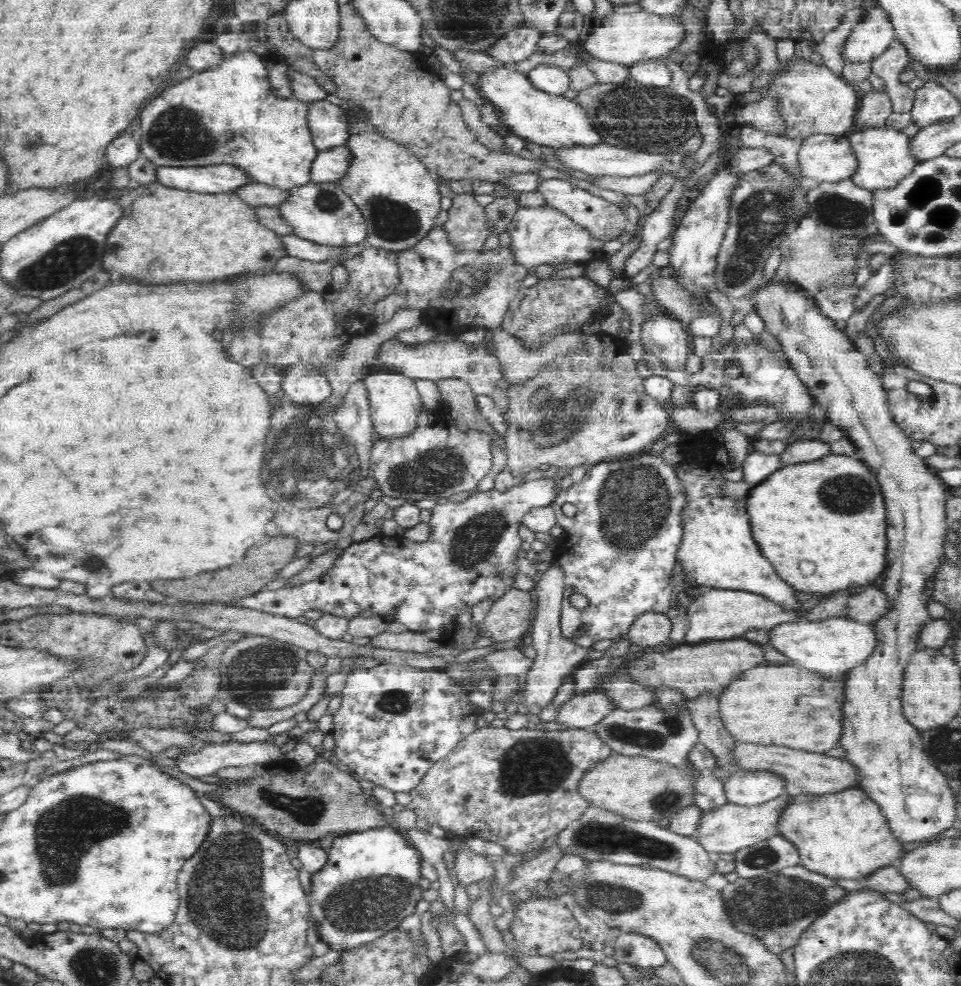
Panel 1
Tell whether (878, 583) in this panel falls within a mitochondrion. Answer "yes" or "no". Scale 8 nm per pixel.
no

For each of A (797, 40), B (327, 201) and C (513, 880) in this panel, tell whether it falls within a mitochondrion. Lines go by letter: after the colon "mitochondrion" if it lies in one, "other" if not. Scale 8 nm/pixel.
A: other
B: mitochondrion
C: other

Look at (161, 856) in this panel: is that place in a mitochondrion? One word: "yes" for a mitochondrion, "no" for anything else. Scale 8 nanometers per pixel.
no

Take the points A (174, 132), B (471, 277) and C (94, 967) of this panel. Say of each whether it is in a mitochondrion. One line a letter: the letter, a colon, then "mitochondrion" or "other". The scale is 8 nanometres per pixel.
A: mitochondrion
B: mitochondrion
C: mitochondrion

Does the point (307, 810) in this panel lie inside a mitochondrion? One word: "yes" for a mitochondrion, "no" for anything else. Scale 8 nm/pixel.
yes

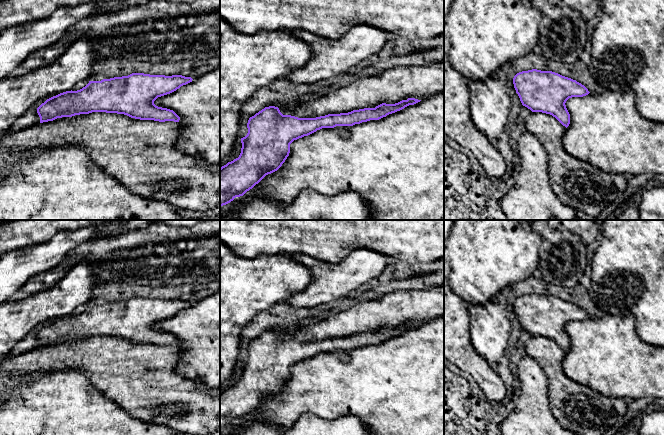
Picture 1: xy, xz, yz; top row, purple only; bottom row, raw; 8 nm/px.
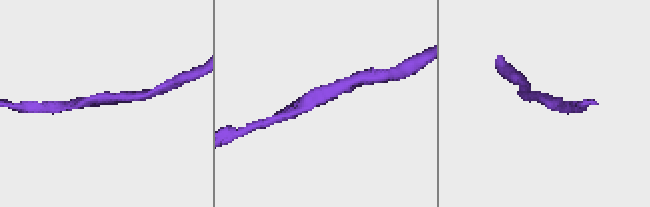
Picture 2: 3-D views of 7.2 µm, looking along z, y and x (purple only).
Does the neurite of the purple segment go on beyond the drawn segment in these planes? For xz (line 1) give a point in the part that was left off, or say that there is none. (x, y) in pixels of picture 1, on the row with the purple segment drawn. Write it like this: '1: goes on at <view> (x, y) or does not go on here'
1: does not go on here

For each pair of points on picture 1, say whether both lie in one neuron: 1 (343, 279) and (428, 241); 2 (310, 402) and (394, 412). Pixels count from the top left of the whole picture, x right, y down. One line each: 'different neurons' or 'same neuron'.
1: different neurons
2: same neuron

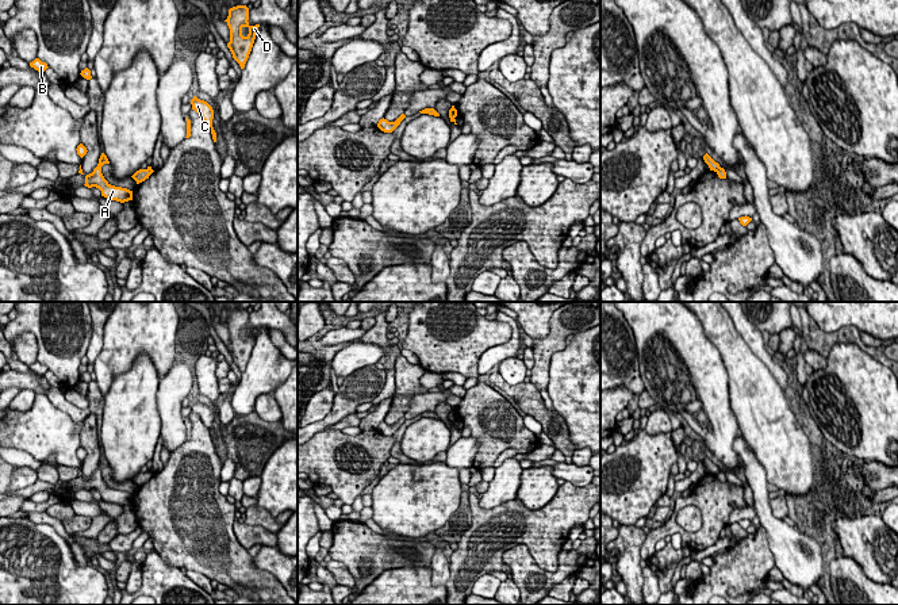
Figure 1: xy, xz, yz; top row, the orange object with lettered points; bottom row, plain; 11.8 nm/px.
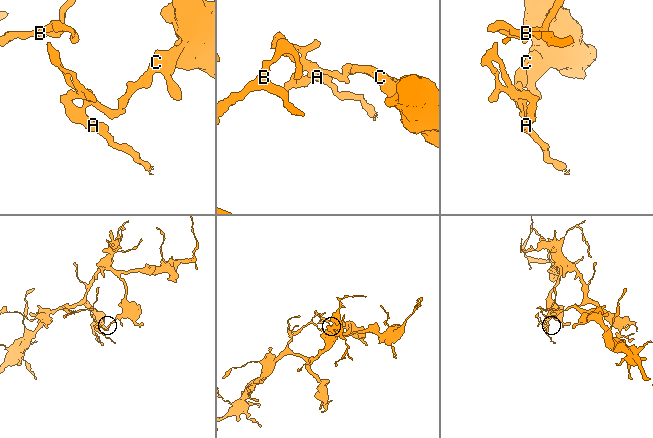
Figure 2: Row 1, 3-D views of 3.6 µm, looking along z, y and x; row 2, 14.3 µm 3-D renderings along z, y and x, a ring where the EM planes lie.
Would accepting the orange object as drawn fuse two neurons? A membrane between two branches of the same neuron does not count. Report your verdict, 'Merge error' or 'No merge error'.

_ _ _

Among the lines above, find those holding "Figure" and copy each one.

Figure 1: xy, xz, yz; top row, the orange object with lettered points; bottom row, plain; 11.8 nm/px.
Figure 2: Row 1, 3-D views of 3.6 µm, looking along z, y and x; row 2, 14.3 µm 3-D renderings along z, y and x, a ring where the EM planes lie.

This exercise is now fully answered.